It's amazing how empowering knowledge can be. After the initial feelings of "why my child?" and the few days of feeling extremely sorry myself and for Henry, I feel more energetic and patient with him than I ever have.
Having this diagnosis has given me the push to bring Henry to a pediatric sleep clinic to finally get some help for his sleep issues. I've sort of admitted that Henry has been sleeping in my bed since last November, but I don't think I've told you that five out of seven nights he has some type of night terror, wakes up every half hour and cries in his sleep. I pretended for too long that Supernanny tactics would do the trick, but now I feel like I can take advantage of any and all available resources to help make our lives better. I feel like I no longer have to deal with these issues on my own.
Thank you for all of your encouraging comments and emails. I love hearing your own personal stories. For anyone that understands a little about SPD, Henry is considered sensory seeking. He is hypo-sensitive and looks for stimulation. He seeks input about where his body is. This is why he pushes and hits. It's why he likes sparkling water. The bubbles feel fantastic in his mouth, not because he's a fancy New Yorker.
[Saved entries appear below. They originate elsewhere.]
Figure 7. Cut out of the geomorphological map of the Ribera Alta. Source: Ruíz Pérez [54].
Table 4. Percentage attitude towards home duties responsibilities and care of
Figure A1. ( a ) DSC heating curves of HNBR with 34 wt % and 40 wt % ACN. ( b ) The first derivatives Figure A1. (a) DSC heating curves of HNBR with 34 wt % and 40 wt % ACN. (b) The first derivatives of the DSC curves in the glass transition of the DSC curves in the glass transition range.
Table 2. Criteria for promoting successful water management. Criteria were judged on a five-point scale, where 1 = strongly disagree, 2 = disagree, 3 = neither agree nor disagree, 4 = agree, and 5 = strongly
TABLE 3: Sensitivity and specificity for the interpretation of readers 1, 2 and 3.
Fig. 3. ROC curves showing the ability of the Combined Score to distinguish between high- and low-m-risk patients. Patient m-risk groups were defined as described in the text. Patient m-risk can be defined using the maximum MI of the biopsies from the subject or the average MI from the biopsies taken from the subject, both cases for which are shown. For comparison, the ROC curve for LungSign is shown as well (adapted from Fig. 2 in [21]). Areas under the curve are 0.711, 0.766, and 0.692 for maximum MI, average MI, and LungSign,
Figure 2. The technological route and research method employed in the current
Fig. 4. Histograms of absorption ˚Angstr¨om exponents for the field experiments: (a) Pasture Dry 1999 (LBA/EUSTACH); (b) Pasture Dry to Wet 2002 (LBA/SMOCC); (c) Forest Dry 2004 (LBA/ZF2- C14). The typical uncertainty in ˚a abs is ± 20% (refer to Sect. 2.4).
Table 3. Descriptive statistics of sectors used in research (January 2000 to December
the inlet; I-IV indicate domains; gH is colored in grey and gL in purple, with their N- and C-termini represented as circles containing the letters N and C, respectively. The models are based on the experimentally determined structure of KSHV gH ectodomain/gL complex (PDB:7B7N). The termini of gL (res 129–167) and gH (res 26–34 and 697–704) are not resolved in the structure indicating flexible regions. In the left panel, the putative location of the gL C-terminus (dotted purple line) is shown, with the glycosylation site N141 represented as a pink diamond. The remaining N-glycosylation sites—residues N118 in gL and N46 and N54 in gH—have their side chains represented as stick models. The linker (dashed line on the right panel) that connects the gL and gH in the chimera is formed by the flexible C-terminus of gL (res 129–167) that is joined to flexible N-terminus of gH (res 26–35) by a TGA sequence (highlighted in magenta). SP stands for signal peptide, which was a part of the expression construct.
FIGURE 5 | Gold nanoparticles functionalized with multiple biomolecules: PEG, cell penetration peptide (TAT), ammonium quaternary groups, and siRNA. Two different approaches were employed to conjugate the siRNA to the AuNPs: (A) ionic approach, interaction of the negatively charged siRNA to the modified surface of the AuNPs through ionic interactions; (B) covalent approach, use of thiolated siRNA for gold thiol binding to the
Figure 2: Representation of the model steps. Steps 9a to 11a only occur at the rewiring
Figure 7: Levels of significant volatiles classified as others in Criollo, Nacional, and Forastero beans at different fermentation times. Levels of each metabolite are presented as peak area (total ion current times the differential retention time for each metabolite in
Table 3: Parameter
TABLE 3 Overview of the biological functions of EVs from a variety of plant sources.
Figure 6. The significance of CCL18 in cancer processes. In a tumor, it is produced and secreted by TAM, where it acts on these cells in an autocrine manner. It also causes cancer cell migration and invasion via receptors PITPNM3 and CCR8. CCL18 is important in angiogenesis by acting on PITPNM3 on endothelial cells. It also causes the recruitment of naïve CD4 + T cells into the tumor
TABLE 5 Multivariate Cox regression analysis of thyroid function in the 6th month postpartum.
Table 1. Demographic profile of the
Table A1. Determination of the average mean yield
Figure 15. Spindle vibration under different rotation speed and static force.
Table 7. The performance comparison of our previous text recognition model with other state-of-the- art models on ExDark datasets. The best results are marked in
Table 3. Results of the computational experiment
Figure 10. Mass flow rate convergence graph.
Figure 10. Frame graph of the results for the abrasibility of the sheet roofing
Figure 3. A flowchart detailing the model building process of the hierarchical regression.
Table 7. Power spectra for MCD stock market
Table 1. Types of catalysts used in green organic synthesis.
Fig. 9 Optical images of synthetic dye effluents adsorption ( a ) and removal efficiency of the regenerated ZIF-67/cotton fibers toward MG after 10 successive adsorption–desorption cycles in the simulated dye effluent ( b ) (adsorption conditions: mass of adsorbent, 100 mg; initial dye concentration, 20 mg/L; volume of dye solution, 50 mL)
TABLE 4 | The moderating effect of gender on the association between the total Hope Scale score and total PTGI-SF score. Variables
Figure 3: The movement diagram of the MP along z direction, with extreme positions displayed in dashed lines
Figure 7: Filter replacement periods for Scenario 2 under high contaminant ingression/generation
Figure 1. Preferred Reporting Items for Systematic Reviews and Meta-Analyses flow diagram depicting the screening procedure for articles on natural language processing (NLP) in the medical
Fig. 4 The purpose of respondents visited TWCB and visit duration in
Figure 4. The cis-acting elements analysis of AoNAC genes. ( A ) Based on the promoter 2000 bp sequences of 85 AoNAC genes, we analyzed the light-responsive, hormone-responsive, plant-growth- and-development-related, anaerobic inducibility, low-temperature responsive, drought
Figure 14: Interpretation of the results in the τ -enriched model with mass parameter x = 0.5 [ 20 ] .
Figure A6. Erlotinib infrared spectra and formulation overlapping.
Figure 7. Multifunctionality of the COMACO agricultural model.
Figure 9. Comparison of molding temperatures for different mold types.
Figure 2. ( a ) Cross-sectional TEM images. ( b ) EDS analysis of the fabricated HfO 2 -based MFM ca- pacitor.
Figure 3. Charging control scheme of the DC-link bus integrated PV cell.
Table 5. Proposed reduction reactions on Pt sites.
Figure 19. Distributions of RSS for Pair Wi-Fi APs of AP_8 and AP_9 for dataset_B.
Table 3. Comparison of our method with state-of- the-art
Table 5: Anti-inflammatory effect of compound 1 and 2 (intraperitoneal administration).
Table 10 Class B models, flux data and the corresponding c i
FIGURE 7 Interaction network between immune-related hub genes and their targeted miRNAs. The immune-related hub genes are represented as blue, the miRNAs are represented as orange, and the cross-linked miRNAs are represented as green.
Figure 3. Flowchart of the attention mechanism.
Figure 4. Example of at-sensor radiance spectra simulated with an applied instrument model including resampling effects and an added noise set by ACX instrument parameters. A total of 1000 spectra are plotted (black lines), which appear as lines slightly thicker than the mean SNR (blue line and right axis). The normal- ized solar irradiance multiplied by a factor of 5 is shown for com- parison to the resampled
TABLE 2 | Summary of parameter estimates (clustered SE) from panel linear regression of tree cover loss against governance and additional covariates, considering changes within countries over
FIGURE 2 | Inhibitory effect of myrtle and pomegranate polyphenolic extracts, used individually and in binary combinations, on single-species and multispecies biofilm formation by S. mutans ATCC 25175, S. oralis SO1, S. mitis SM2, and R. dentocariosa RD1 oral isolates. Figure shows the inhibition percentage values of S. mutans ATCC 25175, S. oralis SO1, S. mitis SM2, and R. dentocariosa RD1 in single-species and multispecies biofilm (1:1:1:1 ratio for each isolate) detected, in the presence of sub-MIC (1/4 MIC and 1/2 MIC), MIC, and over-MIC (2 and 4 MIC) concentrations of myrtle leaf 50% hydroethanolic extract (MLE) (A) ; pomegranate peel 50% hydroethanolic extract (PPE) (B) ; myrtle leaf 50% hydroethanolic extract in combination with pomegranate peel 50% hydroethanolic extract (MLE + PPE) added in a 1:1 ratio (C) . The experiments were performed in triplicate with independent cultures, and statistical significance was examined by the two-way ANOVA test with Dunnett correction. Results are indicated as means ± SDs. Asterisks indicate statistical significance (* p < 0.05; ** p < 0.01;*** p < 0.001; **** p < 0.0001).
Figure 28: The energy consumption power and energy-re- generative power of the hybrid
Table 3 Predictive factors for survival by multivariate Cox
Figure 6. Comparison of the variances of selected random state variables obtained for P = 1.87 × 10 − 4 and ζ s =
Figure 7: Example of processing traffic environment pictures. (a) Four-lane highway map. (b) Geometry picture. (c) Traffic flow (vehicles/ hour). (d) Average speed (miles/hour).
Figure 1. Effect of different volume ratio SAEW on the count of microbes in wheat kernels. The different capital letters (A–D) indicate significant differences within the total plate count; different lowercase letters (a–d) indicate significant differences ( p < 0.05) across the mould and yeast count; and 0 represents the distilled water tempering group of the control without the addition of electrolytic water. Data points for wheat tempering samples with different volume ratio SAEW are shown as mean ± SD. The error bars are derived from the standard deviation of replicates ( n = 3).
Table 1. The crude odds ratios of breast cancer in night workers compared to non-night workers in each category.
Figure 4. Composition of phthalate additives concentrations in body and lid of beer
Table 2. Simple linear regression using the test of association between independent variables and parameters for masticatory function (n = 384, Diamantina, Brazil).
I do need to make a conscious effort not to let this become my excuse for all of Henry's bad behavior. He's still a two year old with likes and dislikes. Still a little boy who doesn't appreciate sharing and doesn't always want to take a nap. A fine line, it is. In fact, some believe that SPD is just an excuse for lazy parenting and really, who among us doesn't have a few quirks? Even if I was certain that Henry would outgrow this condition (or maybe just learn to cope with or hide it), I still want him to feel good now. To fit in now. Oh yes, it would be nice to get some sleep, as well.